Podgorny, el más acostumbrado a hablar a Mary Royl, y a entenderla, tomó la palabra. Le costó: estaba tan asombrado como los oros hombre de Dunkeld.

-Pero entonces… Podríamos… Pero… ¡Es absurdo! ¿Los salmones están enfadados con nosotros? –Podgorny recuperó la calma: le gustaba más el salmón, especialmente sobre huevo batido y con hinojo, que las discusiones-. Está bien. Está bien. ¿Qué crees, o que te han dicho o…? Ya no sé ni qué digo. ¿Qué tenemos que hacer para que los salmones nos perdonen?

Mary Royl, que se había hecho una coleta con su largo pelo para escurrirla, se sorprendió ante lo elemental de la pregunta. Tenía a Podgorny por un hombre más inteligente.

-¿No os habéis planteado –soltó Mary tras un largo suspiro- que la mejor manera de que te perdonen es pedir perdón?

Al día siguiente, ya seca y recuperado su tamaño y su temperatura, Mary volvió a la orilla del Tay. Los hombres, quizá desesperados, tal vez incrédulos, se esforzaban en arrojar una roca al centro del río.
Sobre la roca habían talado un mensaje, una labor dura que tuvo que llevar a cabo Haddow - “Eres el que mejor escribe, boticario. Tanto, que casi nadie te entiende”, le había gritado uno de los pescadores para convencerle, o quizá obligarle-. Era su forma de ofrecer un pacto a los salmones. A partir de ese momento, sólo pescarían los domingos. Y el resto de la semana de todos los inviernos, Dunkeld quedaría declarado como paso franco para los salmones. Las últimas palabras del mensaje eran: “Sentimos haberos maltratado. No éramos conscientes, pero lo sentimos. No volverá a ocurrir”.

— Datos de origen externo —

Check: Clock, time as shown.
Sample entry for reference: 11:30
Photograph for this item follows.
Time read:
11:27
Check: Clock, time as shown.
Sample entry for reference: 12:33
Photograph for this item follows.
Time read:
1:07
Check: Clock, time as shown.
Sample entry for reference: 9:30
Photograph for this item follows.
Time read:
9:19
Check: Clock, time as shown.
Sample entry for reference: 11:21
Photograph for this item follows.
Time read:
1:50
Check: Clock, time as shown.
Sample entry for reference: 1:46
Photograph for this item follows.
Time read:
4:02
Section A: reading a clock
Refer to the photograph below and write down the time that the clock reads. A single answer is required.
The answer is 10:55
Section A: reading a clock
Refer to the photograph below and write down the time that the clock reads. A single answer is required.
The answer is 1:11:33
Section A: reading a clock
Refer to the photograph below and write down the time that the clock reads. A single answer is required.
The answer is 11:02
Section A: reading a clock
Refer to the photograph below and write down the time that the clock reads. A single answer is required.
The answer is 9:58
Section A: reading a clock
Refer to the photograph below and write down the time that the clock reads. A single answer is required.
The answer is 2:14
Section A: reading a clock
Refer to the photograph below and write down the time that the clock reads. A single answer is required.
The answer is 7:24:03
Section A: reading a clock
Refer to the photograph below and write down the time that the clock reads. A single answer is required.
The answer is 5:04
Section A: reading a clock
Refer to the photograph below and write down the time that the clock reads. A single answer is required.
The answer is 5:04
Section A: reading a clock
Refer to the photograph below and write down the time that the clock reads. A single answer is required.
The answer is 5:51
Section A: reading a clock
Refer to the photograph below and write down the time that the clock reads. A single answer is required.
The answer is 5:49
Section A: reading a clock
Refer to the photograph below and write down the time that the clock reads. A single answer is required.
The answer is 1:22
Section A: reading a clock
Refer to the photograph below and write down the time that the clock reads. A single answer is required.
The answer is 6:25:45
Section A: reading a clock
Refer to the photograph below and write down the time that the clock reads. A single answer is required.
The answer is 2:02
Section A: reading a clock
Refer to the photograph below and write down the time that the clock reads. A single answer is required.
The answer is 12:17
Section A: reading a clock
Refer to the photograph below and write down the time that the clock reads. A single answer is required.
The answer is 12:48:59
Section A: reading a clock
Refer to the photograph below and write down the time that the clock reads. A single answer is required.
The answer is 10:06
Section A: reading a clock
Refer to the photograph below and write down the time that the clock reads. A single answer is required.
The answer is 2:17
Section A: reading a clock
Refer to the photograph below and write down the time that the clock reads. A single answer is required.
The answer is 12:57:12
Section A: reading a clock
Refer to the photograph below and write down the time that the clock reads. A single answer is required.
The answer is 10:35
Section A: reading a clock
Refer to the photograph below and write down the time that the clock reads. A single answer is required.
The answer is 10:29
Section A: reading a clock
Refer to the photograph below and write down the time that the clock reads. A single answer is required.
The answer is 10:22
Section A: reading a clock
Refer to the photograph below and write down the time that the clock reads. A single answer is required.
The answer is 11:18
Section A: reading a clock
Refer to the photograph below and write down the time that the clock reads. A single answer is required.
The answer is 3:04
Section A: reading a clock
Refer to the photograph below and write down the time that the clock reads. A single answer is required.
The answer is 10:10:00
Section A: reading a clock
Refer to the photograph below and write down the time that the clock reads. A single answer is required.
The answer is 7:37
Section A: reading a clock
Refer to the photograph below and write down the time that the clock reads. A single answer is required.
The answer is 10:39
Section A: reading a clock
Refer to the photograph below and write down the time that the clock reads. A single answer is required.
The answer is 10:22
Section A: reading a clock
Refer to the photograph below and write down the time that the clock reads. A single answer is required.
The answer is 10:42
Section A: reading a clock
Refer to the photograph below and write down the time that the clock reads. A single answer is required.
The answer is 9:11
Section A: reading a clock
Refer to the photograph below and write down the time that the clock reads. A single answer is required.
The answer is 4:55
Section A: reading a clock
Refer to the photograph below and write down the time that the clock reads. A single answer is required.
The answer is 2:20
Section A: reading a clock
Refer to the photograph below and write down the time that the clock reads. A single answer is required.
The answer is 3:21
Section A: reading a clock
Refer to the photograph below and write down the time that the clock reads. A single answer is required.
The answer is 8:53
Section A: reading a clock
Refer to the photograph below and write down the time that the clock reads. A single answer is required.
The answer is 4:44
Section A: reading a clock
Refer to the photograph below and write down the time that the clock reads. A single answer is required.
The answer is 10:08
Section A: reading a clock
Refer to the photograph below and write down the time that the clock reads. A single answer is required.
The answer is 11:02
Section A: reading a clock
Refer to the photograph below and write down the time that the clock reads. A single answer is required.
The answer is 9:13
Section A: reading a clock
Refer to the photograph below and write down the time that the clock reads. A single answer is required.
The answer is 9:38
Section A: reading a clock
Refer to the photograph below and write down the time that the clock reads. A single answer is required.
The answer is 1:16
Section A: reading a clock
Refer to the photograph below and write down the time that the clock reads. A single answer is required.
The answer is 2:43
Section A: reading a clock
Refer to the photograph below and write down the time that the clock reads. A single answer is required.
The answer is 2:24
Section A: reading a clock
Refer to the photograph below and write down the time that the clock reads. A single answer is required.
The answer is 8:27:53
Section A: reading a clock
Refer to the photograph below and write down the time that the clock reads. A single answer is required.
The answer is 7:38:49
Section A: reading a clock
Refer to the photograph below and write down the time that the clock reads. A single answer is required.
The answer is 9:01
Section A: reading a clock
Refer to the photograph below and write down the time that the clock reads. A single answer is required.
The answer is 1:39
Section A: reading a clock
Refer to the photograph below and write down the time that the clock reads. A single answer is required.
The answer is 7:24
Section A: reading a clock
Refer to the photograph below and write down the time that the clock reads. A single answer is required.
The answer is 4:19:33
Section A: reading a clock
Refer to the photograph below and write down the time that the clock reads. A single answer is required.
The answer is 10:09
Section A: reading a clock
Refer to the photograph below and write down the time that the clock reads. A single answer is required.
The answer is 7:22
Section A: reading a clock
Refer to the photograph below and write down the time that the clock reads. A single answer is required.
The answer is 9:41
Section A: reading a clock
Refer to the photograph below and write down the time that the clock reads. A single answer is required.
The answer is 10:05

Pasaron seis días de paz. Los hombres, los bípedos, aprendieron a disfrutar de los salmones de otro modo: con el espectáculo de brillo y plata que ofrecían aquellos valientes peces, que saltaban con fuerza sobre las aguas del Tay.

Y el siguiente domingo –fue la señal de que el pacto se había sellado- fue el mejor día de pesca que se recordaba en Dunkeld. Y en todo el Dál Riata.

Y Mary Royl, sumergida de placer en su bañera, rebosante y caliente, sonreía. Ella sabía por qué.